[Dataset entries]
***

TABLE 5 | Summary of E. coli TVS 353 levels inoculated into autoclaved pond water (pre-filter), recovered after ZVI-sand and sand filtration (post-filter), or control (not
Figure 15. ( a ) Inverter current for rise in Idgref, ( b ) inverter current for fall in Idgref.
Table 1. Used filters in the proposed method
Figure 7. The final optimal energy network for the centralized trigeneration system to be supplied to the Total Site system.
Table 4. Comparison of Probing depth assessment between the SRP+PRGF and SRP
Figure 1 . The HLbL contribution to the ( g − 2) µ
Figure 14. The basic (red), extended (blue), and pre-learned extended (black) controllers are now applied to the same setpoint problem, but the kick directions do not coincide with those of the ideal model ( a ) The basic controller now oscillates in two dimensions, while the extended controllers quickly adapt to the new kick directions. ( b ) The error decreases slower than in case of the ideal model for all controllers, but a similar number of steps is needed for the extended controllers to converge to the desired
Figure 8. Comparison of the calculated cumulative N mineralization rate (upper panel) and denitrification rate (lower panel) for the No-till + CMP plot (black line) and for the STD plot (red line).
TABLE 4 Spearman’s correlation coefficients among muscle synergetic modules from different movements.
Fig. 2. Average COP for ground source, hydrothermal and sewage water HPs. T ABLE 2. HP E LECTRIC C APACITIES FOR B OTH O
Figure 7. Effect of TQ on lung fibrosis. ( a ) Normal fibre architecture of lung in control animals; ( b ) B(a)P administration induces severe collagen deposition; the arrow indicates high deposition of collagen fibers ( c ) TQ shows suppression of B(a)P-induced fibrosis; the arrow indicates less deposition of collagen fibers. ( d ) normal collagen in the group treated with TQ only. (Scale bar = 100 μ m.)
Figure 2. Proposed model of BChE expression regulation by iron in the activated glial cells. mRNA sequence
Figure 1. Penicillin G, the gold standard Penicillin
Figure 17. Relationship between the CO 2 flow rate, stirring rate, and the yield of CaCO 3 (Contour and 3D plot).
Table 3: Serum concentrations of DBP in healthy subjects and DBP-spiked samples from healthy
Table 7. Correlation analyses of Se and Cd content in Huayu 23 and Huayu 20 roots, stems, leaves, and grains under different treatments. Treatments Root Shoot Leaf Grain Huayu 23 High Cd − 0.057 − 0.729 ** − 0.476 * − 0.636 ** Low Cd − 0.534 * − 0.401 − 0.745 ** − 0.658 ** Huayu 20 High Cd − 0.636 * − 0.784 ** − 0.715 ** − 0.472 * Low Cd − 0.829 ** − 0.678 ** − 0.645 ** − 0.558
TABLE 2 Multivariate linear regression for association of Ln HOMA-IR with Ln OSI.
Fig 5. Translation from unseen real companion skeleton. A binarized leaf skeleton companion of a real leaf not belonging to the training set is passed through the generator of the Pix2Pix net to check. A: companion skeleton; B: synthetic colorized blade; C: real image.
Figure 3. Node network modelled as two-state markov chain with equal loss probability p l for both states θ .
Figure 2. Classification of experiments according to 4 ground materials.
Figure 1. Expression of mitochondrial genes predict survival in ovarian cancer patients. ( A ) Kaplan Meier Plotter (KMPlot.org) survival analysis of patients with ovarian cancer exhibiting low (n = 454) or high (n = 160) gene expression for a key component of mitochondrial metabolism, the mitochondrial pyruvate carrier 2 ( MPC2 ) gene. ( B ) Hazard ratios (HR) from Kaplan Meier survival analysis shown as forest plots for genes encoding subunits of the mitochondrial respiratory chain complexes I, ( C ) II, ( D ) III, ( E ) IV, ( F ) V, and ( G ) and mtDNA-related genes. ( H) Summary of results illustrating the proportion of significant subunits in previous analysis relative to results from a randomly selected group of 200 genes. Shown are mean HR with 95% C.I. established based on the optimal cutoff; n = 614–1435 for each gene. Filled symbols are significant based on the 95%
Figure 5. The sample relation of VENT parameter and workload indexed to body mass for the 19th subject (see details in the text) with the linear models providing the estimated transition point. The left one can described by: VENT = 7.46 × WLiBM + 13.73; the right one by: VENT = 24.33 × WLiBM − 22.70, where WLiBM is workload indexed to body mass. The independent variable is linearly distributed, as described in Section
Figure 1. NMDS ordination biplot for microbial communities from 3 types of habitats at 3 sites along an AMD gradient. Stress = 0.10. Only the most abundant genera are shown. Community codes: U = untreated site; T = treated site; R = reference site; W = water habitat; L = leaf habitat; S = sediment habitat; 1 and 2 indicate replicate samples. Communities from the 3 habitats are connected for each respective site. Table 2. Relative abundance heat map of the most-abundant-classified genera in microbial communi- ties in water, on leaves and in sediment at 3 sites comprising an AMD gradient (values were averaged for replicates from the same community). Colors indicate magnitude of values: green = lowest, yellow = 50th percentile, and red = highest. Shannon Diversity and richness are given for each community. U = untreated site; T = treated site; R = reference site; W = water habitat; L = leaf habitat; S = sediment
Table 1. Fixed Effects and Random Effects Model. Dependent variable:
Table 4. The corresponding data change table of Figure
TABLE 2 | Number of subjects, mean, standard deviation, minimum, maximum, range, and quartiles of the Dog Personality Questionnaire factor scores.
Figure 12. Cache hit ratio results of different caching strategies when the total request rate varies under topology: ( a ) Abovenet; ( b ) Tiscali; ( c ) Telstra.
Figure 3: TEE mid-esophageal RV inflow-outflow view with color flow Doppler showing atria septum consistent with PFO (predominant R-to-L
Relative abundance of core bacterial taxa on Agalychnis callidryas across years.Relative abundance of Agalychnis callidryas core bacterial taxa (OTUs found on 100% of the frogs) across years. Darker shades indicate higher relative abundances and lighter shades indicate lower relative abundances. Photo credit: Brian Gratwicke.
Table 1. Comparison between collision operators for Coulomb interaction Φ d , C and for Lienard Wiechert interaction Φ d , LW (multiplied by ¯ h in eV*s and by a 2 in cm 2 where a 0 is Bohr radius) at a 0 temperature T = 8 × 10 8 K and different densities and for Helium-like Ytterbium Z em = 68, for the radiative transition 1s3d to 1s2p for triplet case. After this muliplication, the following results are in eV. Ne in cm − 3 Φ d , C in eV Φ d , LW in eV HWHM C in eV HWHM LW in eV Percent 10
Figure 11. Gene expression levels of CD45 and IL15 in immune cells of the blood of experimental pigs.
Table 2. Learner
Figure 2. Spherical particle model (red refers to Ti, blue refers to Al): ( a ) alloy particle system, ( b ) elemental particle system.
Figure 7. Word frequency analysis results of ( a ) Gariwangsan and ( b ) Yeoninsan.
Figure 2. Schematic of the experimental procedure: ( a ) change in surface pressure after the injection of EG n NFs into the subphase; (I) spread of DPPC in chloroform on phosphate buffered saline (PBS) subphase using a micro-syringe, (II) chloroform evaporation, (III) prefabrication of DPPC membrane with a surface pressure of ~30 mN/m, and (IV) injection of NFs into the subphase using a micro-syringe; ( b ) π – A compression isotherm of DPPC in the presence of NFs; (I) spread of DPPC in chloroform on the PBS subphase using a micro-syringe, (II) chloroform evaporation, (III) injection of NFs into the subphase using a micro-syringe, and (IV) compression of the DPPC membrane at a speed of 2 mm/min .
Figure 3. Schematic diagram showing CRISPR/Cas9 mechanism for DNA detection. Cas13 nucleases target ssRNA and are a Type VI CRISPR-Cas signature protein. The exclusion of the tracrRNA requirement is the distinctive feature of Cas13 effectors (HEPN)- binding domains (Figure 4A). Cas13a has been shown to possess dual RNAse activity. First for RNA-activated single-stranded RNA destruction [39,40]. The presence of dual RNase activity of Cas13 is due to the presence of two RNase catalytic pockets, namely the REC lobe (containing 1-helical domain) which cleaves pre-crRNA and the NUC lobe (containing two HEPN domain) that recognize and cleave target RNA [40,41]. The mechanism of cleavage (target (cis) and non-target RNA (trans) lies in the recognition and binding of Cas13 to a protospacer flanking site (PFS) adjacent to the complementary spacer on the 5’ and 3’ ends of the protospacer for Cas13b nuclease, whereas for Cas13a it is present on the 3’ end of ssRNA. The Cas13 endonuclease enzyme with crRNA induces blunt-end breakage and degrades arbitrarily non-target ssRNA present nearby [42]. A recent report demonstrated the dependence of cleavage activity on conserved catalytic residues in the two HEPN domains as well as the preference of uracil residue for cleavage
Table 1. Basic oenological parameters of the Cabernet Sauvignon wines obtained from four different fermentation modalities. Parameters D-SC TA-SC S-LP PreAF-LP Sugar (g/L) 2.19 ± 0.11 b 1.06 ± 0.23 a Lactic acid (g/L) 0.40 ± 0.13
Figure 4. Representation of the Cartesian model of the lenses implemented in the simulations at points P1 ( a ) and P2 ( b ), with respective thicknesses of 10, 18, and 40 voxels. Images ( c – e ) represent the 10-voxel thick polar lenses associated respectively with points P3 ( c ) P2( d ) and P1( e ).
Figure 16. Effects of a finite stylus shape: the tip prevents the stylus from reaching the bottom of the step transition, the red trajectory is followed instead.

***

[Directions]
After locating the line with "Table 3: Serum" above, return that line and every later line through the one with "Figure 2. Classification", word for word and with nothing else.

[Written solution]
Table 3: Serum concentrations of DBP in healthy subjects and DBP-spiked samples from healthy
Table 7. Correlation analyses of Se and Cd content in Huayu 23 and Huayu 20 roots, stems, leaves, and grains under different treatments. Treatments Root Shoot Leaf Grain Huayu 23 High Cd − 0.057 − 0.729 ** − 0.476 * − 0.636 ** Low Cd − 0.534 * − 0.401 − 0.745 ** − 0.658 ** Huayu 20 High Cd − 0.636 * − 0.784 ** − 0.715 ** − 0.472 * Low Cd − 0.829 ** − 0.678 ** − 0.645 ** − 0.558
TABLE 2 Multivariate linear regression for association of Ln HOMA-IR with Ln OSI.
Fig 5. Translation from unseen real companion skeleton. A binarized leaf skeleton companion of a real leaf not belonging to the training set is passed through the generator of the Pix2Pix net to check. A: companion skeleton; B: synthetic colorized blade; C: real image.
Figure 3. Node network modelled as two-state markov chain with equal loss probability p l for both states θ .
Figure 2. Classification of experiments according to 4 ground materials.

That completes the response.